For bachelor students we offer German lectures on database systems in addition with paper- or project-oriented seminars. Within a one-year bachelor project students finalize their studies in cooperation with external partners. For master students we offer courses on information integration, data profiling, search engines and information retrieval enhanced by specialized seminars, master projects and advised master theses.
Most of our research is conducted in the context of larger research projects, in collaboration across students, across groups, and across universities. We strive to make available most of our data sets and source code.
MDedup - Duplicate Detection with Matching Dependencies
Training data and evaluation results
Ioannis Koumarelas, Thorsten Papenbrock, Felix Naumann
Duplicate detection is an integral part of data cleaning and serves to identify multiple representations of same real-world entities in (relational) datasets. Existing duplicate detection approaches are very effective, but they are also very hard to parameterize or require a lot of pre-labeled training data. Both parameterization and pre-labeling are at least domain-specific if not dataset-specific.

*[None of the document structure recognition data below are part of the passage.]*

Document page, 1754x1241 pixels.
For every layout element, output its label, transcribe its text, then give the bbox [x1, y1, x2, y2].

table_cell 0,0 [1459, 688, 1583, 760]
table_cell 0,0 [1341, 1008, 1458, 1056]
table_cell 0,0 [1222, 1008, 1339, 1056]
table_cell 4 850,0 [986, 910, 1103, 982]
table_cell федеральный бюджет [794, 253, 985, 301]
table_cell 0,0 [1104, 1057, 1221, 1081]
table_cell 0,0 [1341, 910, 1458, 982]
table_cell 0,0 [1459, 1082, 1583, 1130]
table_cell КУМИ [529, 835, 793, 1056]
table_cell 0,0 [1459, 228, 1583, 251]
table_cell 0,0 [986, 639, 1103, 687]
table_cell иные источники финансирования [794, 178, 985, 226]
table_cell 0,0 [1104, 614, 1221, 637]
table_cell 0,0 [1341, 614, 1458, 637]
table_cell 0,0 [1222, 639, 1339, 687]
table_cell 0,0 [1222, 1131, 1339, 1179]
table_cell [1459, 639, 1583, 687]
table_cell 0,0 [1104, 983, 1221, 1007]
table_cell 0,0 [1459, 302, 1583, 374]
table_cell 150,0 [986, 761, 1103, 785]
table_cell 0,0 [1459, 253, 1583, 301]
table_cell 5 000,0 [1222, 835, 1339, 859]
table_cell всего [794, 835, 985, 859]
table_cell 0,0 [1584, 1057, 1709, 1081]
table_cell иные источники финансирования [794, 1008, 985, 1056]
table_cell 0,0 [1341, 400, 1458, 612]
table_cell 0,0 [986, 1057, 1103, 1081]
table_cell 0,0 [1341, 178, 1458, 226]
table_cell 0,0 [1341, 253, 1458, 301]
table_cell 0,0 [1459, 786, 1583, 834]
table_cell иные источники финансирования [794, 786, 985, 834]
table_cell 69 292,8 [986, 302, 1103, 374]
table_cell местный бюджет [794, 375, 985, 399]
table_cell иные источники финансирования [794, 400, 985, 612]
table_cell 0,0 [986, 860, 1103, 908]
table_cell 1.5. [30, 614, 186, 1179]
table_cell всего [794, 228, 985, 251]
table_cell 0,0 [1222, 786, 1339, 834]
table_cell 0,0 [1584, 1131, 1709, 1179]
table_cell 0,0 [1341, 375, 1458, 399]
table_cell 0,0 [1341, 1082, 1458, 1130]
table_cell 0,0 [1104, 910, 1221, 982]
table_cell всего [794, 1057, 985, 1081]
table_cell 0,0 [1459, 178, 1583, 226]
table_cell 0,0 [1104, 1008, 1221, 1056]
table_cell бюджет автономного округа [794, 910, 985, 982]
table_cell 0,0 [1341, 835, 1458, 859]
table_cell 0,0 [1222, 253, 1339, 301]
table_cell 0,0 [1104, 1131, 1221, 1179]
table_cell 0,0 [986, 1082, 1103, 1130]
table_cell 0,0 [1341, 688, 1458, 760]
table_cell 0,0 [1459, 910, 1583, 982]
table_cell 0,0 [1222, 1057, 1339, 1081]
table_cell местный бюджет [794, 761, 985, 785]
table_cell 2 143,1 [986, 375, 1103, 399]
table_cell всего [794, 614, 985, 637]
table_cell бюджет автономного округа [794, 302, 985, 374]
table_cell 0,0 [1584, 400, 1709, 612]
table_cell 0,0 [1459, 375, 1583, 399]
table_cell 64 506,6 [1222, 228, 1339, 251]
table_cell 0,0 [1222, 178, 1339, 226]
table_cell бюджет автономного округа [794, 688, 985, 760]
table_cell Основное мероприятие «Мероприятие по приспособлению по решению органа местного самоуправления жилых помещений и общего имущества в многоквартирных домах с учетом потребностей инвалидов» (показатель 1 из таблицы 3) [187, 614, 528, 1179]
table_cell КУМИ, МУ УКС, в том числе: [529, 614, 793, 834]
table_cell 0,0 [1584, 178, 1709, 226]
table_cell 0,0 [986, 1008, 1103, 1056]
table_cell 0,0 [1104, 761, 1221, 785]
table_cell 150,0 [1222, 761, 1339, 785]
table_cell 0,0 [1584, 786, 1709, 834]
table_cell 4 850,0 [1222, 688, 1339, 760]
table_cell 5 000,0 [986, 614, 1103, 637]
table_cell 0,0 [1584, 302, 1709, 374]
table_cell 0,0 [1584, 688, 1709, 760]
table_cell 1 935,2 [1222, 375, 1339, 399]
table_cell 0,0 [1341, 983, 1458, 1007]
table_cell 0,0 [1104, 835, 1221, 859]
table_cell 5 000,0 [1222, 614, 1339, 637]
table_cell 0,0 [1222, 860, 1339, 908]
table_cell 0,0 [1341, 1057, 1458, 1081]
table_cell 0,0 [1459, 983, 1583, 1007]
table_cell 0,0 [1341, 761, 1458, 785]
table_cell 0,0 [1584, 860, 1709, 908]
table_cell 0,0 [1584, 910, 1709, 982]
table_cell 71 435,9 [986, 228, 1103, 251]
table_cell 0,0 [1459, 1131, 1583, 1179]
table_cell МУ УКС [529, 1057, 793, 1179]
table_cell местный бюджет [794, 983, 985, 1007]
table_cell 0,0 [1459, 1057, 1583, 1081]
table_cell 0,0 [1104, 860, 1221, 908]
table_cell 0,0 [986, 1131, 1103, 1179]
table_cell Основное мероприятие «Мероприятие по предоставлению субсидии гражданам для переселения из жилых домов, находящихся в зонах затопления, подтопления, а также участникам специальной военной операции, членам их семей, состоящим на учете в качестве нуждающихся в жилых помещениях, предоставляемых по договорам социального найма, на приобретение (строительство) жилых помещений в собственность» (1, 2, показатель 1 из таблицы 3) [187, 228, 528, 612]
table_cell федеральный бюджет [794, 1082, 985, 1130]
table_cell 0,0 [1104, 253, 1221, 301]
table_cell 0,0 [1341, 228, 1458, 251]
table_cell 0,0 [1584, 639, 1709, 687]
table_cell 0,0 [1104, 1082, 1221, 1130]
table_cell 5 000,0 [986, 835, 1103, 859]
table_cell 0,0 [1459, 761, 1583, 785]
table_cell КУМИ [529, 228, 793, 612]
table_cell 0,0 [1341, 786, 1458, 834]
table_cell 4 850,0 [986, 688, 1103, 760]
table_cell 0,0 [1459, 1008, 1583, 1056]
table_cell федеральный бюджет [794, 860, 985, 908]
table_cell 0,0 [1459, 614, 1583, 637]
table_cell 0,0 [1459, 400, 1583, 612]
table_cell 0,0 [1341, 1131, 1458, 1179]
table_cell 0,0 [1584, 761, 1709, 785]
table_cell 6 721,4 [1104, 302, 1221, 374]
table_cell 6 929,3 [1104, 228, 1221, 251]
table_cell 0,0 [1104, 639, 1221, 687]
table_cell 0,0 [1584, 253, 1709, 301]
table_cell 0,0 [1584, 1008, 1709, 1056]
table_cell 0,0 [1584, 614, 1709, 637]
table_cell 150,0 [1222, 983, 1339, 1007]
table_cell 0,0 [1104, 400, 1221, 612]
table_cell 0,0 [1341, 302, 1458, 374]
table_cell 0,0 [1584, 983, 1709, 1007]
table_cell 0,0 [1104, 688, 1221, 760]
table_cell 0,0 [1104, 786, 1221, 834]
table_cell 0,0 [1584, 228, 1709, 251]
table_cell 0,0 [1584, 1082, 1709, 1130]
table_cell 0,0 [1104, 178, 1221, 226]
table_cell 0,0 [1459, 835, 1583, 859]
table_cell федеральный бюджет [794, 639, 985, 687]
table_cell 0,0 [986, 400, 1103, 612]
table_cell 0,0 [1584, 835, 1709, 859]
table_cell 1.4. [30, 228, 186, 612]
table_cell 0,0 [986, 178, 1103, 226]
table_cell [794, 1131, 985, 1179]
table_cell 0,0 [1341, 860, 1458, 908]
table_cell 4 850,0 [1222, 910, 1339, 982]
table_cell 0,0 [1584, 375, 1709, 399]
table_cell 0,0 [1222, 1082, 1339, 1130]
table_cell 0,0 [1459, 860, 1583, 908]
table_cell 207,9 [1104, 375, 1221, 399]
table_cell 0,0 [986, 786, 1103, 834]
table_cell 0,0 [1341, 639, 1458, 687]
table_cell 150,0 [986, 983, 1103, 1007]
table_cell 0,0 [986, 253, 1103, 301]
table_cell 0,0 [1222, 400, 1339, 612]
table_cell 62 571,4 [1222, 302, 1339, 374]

For many duplicate detection algorithms that are based on machine learning it is also difficult to explain why certain duplicates have been discovered and others not.
For these reasons, we propose a novel, rule-based and fully automatic duplicate detection approach that is based on matching dependencies (MDs). Our system uses automatically discovered MDs, various dataset features, and known gold standards to train a machine learning model to select MDs as duplicate detection rules. Once trained, the model can select useful MDs for duplicate detection on any new dataset. To increase the generally low recall of MD-baseddata cleaning approaches, we propose an additional boosting technique. Our experiments show that this approach reaches up to 80% F-measure and 99% on our evaluation datasets, which are very good numbers considering that the system is configuration free.
Hotels: provided by our industry partner, Concur: www.concur.com. Unfortunately, due to privacy issues it cannot be disclosed. However, we do provide the discovered matching dependencies (MDs) and matching dependency combinations (MDCs).
The following matching dependency combinations (MDCs) are produced according to the training pipeline, as discussed in the paper. They are used to support the discovery of MDCs in a new dataset. (Consider MDC Prediction in the project mdedup)
Training pipeline: "Selection", "Expansion", "Exploration" (where features are generated for MDCs of Selection and Exploration). The MDCs of the exploration phase are used to train the regression model.
Application pipeline: We also provide the MDCs of the application pipeline, marked with "Prediction", as were scored in our experimental evaluation. The MDC with the highest "prediction_score" is selected for the first-cut duplicate detection, for which precision, recall, and F-measure scores are also provided.
MDC Selection: This corresponds to the MDC with the highest F-measure (F1) for phase = "selection".
MDC Prediction: This corresponds to the MDC with the highest prediction_score for phase = "prediction".
Boosting: Both cases of MDC Selection and MDC Prediction, with boosting applied, using Support Vector Machines (SVMs).